"The bigger the loan, the bigger the EMI and a bigger strain on your finances."
Buying a home is one of the biggest financial goals of one’s life. Even if you are taking a loan from a financial institution to buy your first home, you still have to arrange a big amount for making the down payment first. If you are a first-time buyer then it is necessary to know few important things before you invest your money towards buying a house for yourself.
First-time buyers of homes should have a strategy behind owning a home. If it is for staying purpose, then they should figure what is the cost of the home versus staying on rent. If you add the home loan to the equation, the total cost of owning a home rises. In case, they want to own a home for investment purpose only, the buyer should understand basics of the transaction like entry and exit price, taxation and tenure of investment.
Anil Rego, Right Horizon said that if you are taking a loan to buy a home, financial institutions will give you about 80% of the cost of the apartment if it is priced above Rs 75 lakh. If it's below Rs 40-50 lakh you can get 90% of it as a home loan. You may be eligible for a good amount of home loan, but that doesn't mean you should take all of it! As a thumb rule, take maximum 70% of home loan cost. Rest must be given by you. “The bigger the loan, the bigger the EMI and a bigger strain on your finances. Do remember, home loan repayment has a negative compounding effect on your finances due to the long tenure of loans,” said Rego.

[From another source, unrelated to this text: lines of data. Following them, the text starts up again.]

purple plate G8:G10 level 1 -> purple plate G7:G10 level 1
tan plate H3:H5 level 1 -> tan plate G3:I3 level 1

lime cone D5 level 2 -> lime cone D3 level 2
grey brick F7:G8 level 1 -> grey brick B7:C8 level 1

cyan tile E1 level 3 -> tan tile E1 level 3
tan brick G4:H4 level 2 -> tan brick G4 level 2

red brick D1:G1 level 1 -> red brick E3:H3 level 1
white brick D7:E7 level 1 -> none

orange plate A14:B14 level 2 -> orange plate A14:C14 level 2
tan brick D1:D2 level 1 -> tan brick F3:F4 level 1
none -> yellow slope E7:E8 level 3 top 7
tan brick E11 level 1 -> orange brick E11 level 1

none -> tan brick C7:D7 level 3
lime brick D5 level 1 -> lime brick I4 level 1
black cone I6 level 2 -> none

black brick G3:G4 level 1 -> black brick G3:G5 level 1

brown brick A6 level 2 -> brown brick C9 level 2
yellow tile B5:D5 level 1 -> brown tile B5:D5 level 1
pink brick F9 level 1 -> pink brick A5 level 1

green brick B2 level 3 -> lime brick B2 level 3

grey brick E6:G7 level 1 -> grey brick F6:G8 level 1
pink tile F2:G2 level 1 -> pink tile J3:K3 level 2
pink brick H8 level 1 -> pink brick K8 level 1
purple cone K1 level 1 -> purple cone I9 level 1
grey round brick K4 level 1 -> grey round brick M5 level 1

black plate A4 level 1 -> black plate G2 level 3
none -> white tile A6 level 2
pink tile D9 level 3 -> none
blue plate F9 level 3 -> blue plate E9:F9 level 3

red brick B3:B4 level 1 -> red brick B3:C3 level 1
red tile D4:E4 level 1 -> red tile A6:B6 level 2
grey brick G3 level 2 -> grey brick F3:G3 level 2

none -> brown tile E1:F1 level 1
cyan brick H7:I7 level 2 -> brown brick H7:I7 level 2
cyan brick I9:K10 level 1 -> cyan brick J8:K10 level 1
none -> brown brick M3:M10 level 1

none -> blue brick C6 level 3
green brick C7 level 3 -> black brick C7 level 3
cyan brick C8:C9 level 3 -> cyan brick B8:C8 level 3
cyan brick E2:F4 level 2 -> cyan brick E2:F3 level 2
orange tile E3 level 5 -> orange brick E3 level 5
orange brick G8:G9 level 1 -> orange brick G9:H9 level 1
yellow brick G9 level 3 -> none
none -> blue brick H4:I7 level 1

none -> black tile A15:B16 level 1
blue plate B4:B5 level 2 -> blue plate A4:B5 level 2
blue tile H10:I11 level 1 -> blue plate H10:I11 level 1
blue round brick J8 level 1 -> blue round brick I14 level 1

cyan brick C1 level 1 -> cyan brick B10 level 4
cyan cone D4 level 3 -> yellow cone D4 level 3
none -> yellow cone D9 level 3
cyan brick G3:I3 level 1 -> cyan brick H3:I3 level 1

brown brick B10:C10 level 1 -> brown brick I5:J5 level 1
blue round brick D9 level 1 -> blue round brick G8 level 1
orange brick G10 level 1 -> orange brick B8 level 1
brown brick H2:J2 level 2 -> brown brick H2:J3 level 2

Navin Chandani, CBDO, BankBazaar.com told Moneycontrol that first home buyer should know these five things before buying a house for themselves
Eligibility: Once you decide to take a loan, the first thing you need to know is how many loans you are eligible for. The factors influencing your eligibility include your credit score and history, your income, your age, and your current liabilities. Get a copy of your credit score and use an eligibility calculator to understand how many loans you can get.
Rate of interest: Once you know your eligibility, check out the interest rate. Apart from the MCLR, you need to know the spread; the reset period; the type of loan, i.e., fixed or floating; and conversion charges for switching the loan type. All these factors will ultimately affect the amount of money you pay back to the lender.
Your money outflow: Use EMI calculators to find out how much monthly EMI you would have to pay. Check if this is well within your budget and that you can actually afford to pay so much every month. Remember, if your tenor is less, then you save on the interest but your EMI would be proportionally higher. Choose the right mix of tenor and interest to get the best EMI fit.
The margin money: You will not be able to get 100% loan for your property even if it is within your eligibility limits. There are also registration charges and stamp duty that you have to pay. Calculate the margin you can get, and plan how you can pay the remaining amount.Other terms and conditions: Check all the conditions associated with defaults, prepayment, penalties, service charges, etc. Also, clarify what different terminologies mean. For instance, you may think a “default” is applicable only in case of missed EMIs. However, banks may define default as when the borrower expires, gets a divorce (in case of joint-loans), or if they are involved in any civil litigation or criminal offence. So read and understand the fine print before taking a loan.